La campagne électorale pour les présidentielles, prévues le 17 avril, en Algérie, vient de boucler, non sans encombre, sa deuxième et avant-dernière semaine. Cette étape a été entachée par des actes de violence et des cas d'irrégularités.
L'événement le plus "dangereux" jamais enregistré sur le territoire national lors de ce rendez-vous électoral est celui qui s'est produit samedi dans la ville de Béjaïa (240 km à l'est d'Alger), lorsque le directeur de campagne du président sortant Abdelaziz Bouteflika, en l'occurrence l'ancien Premier ministre Abdelmalek Sellal, a été contraint d'annuler son meeting après que des manifestants en furie se sont opposés à la tenue de la réunion publique prévue dans la maison de la culture Taous Amrouche.

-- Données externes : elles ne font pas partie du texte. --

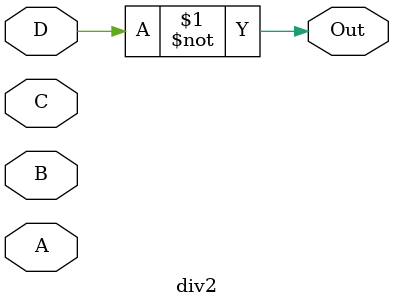
<source format=v>
module div2 (A, B, C, D, Out);
	input A, B, C, D;
	output Out;
	
	not inv1(Out,D);
endmodule

</source>
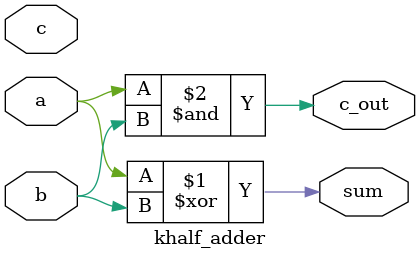
<source format=v>
module khalf_adder(
    a,b,c,
    sum,c_out
);
    input wire a,b,c;
    output wire sum,c_out;

    //assign (sum,c_out) = a + b;
    assign sum = a ^ b;
    assign c_out = a & b;
    
endmodule

</source>
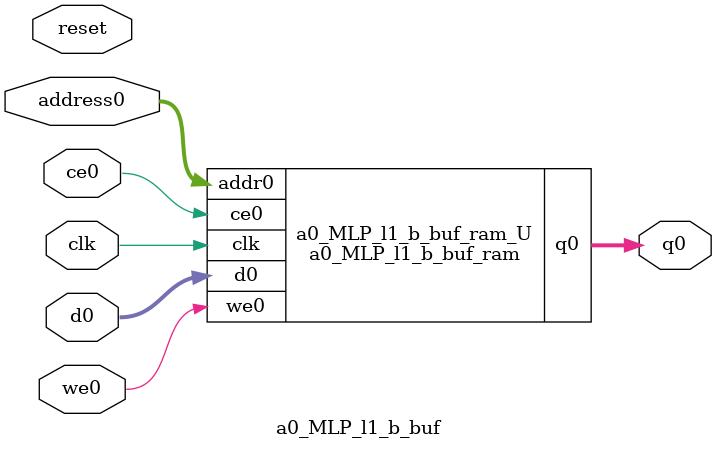
<source format=v>
`timescale 1 ns / 1 ps
module a0_MLP_l1_b_buf_ram (addr0, ce0, d0, we0, q0,  clk);

parameter DWIDTH = 8;
parameter AWIDTH = 7;
parameter MEM_SIZE = 100;

input[AWIDTH-1:0] addr0;
input ce0;
input[DWIDTH-1:0] d0;
input we0;
output reg[DWIDTH-1:0] q0;
input clk;

(* ram_style = "distributed" *)reg [DWIDTH-1:0] ram[0:MEM_SIZE-1];




always @(posedge clk)  
begin 
    if (ce0) 
    begin
        if (we0) 
        begin 
            ram[addr0] <= d0; 
        end 
        q0 <= ram[addr0];
    end
end


endmodule

`timescale 1 ns / 1 ps
module a0_MLP_l1_b_buf(
    reset,
    clk,
    address0,
    ce0,
    we0,
    d0,
    q0);

parameter DataWidth = 32'd8;
parameter AddressRange = 32'd100;
parameter AddressWidth = 32'd7;
input reset;
input clk;
input[AddressWidth - 1:0] address0;
input ce0;
input we0;
input[DataWidth - 1:0] d0;
output[DataWidth - 1:0] q0;



a0_MLP_l1_b_buf_ram a0_MLP_l1_b_buf_ram_U(
    .clk( clk ),
    .addr0( address0 ),
    .ce0( ce0 ),
    .we0( we0 ),
    .d0( d0 ),
    .q0( q0 ));

endmodule


</source>
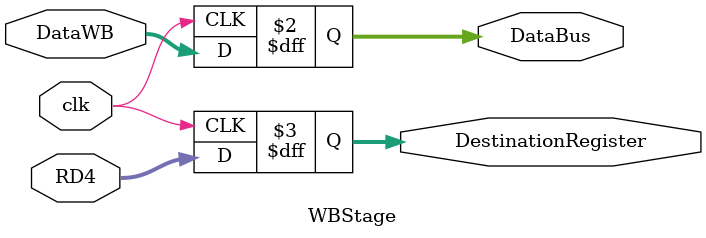
<source format=v>
module WBStage (
	input clk, 		   
	input [15:0] DataWB,
	input [2:0] RD4, 
	output reg [15:0] DataBus,
	output reg [2:0] DestinationRegister);
	  
	always @(posedge clk) begin
		DataBus	<=	DataWB ;
		DestinationRegister  <= RD4;
	end
  
endmodule 
</source>
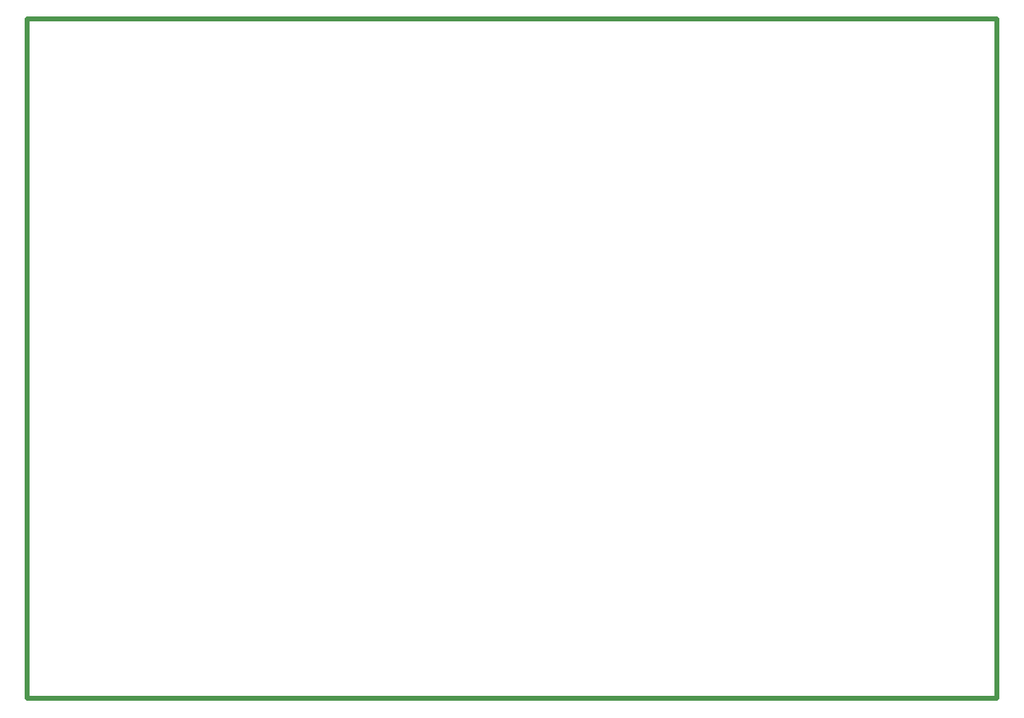
<source format=gbr>
G04*
G04 #@! TF.GenerationSoftware,Altium Limited,Altium Designer,24.1.2 (44)*
G04*
G04 Layer_Color=16711935*
%FSLAX44Y44*%
%MOMM*%
G71*
G04*
G04 #@! TF.SameCoordinates,98FF00E1-DB16-4AB4-99D8-1D2B7C447DA4*
G04*
G04*
G04 #@! TF.FilePolarity,Positive*
G04*
G01*
G75*
%ADD71C,0.5080*%
D71*
X-497840Y-349250D02*
X501650D01*
X-497840Y350750D02*
X501650D01*
Y-349250D02*
Y350750D01*
X-497840Y-349250D02*
Y350750D01*
M02*

</source>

Outre l'annulation de la réunion, des dizaines de blessés ont été enregistrés parmi les policiers antiémeutes dépêchés sur les lieux, les manifestants et les journalistes, ainsi que des dégâts matériels causés notamment à la maison de la culture devant abriter le meeting, laquelle a été saccagée et brûlée en partie.
Dans un communiqué, la direction de la campagne de M. Bouteflika a accusé des «groupuscules fascistes", qui ont appelé au boycott des élections, d'être derrière ce dérapage. Elle a accusé le Mouvement pour l'Autonomie de la Kabylie (MAK, mouvement séparatiste connu de la région de Kabylie) ainsi que le mouvement «Barakat ! (ça suffit)" né quelques jours avant le lancement de la campagne électorale (23 mars), qui a fait de son opposition à la candidature de M. Bouteflika son crédo.
Barakat ! qui a réfuté les accusations portées contre lui, a toutefois justifié son opposition à la candidature de M. Bouteflika par le fait que ce dernier ne jouit pas de toutes ces capacités physiques pour être réélu pour une quatrième fois au poste de chef de l'Etat.
Agé de 77 ans, le président Bouteflika a été victime l'année dernière d'un accident vasculaire cérébral (AVC) qui a réduit sa mobilité, au point qu'il n'a animé aucun meeting de campagne.
Après l'incident de Béjaïa, la Commission nationale indépendante de surveillance de l'élection présidentielle (CNISEL, composée de magistrats) a saisi le parquet pour prendre les mesures prévues par la loi, une fois qu'elle a statué sur les faits et conclu qu'il s'agit d'«une infraction au code pénal".
Evoquant d'autres irrégularités, le président de la CNISEL, Fateh Boutbik a, lors d'une conférence de presse, souligné que la Commission «est destinataire de deux à trois recours par jour, dénonçant pour leur majorité le parti pris de certains médias pour un candidat donné, ou une protection sécuritaire défaillante tant pour les candidats que pour leurs représentants, ainsi que l'affichage anarchique".
Par ailleurs, la Commission «a saisi le Premier ministre par intérim au sujet de plaintes faisant état d'utilisation de moyens et de cadres de l'Etat lors de la campagne électorale, et a reçu en réponse un rappel des lois régissant ce volet, lesquelles consacrent la neutralité de l'Administration", a fait savoir le responsable de la Commission.
Enfin, le président de la CNISEL a précisé que ladite Commission a statué sur 61 des 70 recours dont elle a été destinataire depuis le début de la campagne électorale (23 mars), le reste faisant toujours l'objet d'examen.
Pour les présidentielles, six candidats, dont le président Bouteflika et un de ses anciens chefs du gouvernement Ali Benflis sont entrés le 23 mars en campagne électorale, laquelle se poursuivra jusqu'au 13 avril. Ils tenteront de convaincre les 23 millions d'électeurs de voter pour eux.
Outre MM. Bouteflika et Benflis, les quatre autres candidats à la magistrature suprême du pays sont la Secrétaire générale du Parti des Travailleurs (PT) Louisa Hanoune, le président du Front national algérien (FNA) Moussa Touati, le chef du parti AHD 54, Ali Fawzi Rebaine, et le leader du Front El Moustakbel (FM), Abdelaziz Belaïd.